The British attempted a frontal assault on the American fortifications. Scaling ladders were misplaced. Fascines were left behind. Men got stuck crossing canals or bogged down in the swampy ground. Formations became confused. Veteran soldiers milled around like clueless n00bs. American regulars joined with the pirates to man the artillery and pour grapeshot into confused masses of redcoats. British officers, from Pakenham down, were shot and killed by American grapeshot and marksmen as they tried to bring order out of black comedy. While other men stood behind the breastwork and loaded their rifles, American riflemen would aim, fire, and hand the empty rifle behind them in exchange for a loaded rifle, achieving rapid fire. The few British solders who made it on top of the American breastworks were killed easily.

Wikipedia summarizes what Jackson and his ragtag bunch of misfits saw as the smoke cleared and the British limped away:

At the end of the day, the British had 2,042 casualties: 291 killed (including Generals Pakenham and Gibbs), 1,267 wounded (including General Keane) and 484 captured or missing. The Americans had 71 casualties: 13 dead; 39 wounded, and 19 missing.

As Jackson surveyed the battlefield, even his 13 year old self might have been satisfied with driving the English back into the sea with their tails between their legs.
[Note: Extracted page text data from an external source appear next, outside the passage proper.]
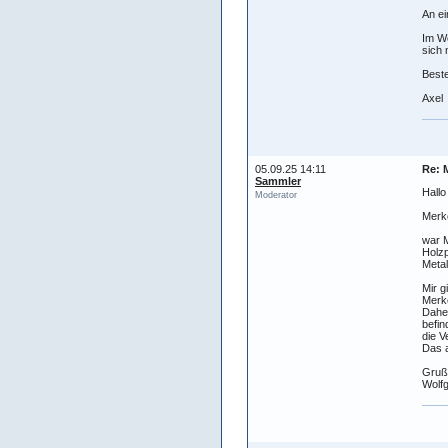
An ei
Im We
sich 
Best
Axel
05.09.25 14:11
Re: 
Sammler
Hallo
Moderator
Merk
war M
Holzp
Meta
Mir g
Merk
Daher
befin
die V
Das 
Gruß
Wolf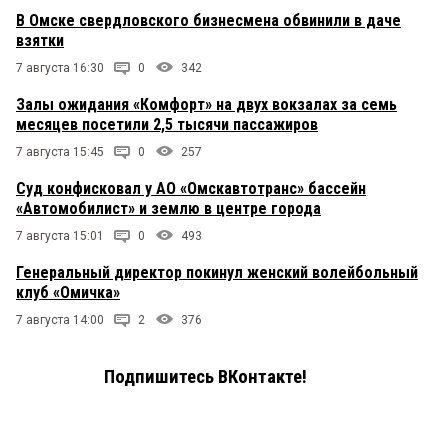
В Омске свердловского бизнесмена обвинили в даче
взятки
7 августа 16:30
0
342
Залы ожидания «Комфорт» на двух вокзалах за семь
месяцев посетили 2,5 тысячи пассажиров
7 августа 15:45
0
257
Суд конфисковал у АО «Омскавтотранс» бассейн
«Автомобилист» и землю в центре города
7 августа 15:01
0
493
Генеральный директор покинул женский волейбольный
клуб «Омичка»
7 августа 14:00
2
376
Подпишитесь ВКонтакте!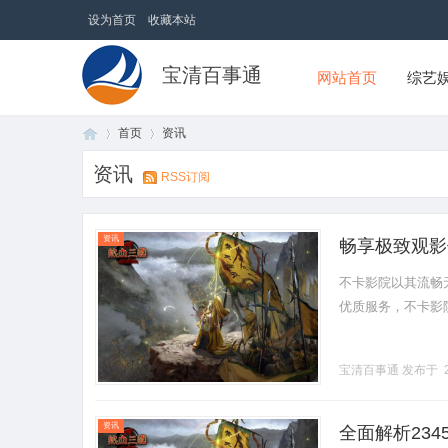
设为首页
收藏本站
宝清百事通
网站首页
综艺
首页
资讯
资讯
RSS订阅
首
›
›
资讯
畅享极致观影
不卡影院以其流畅
优质服务，不卡影院
宝清百事通
发布于 2
页
资讯
全面解析23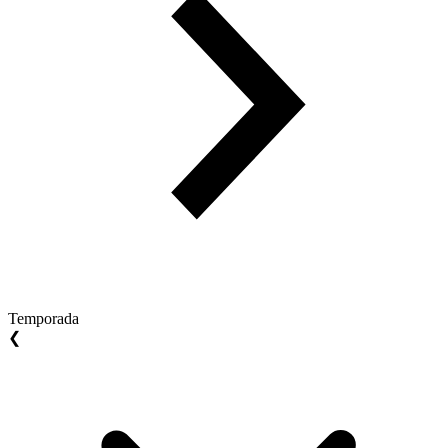
Temporada
❮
As James Parton, an early biographer of Jackson wrote later:

Those who were intimately acquainted with Andrew Jackson, and they alone, can know something of the feelings of the youth while the events of this morning were transpiring; what paroxysms of contemptuous rage shook his slender frame when he saw his cousin’s wife insulted, her house profaned, his brother gashed, himself as powerless to avenge as to protect. “I’ll warrant Andy thought of it at New Orleans.“, said an aged relative of all the parties to me in an old farm house not far from the scene of [that] morning’s dastardly work.

And Poodle Nation learned, forever as it turned out, to never fight the plucky underdog. Underdogs never lose. Especially with the pirates of Andrew Jackson at the guns.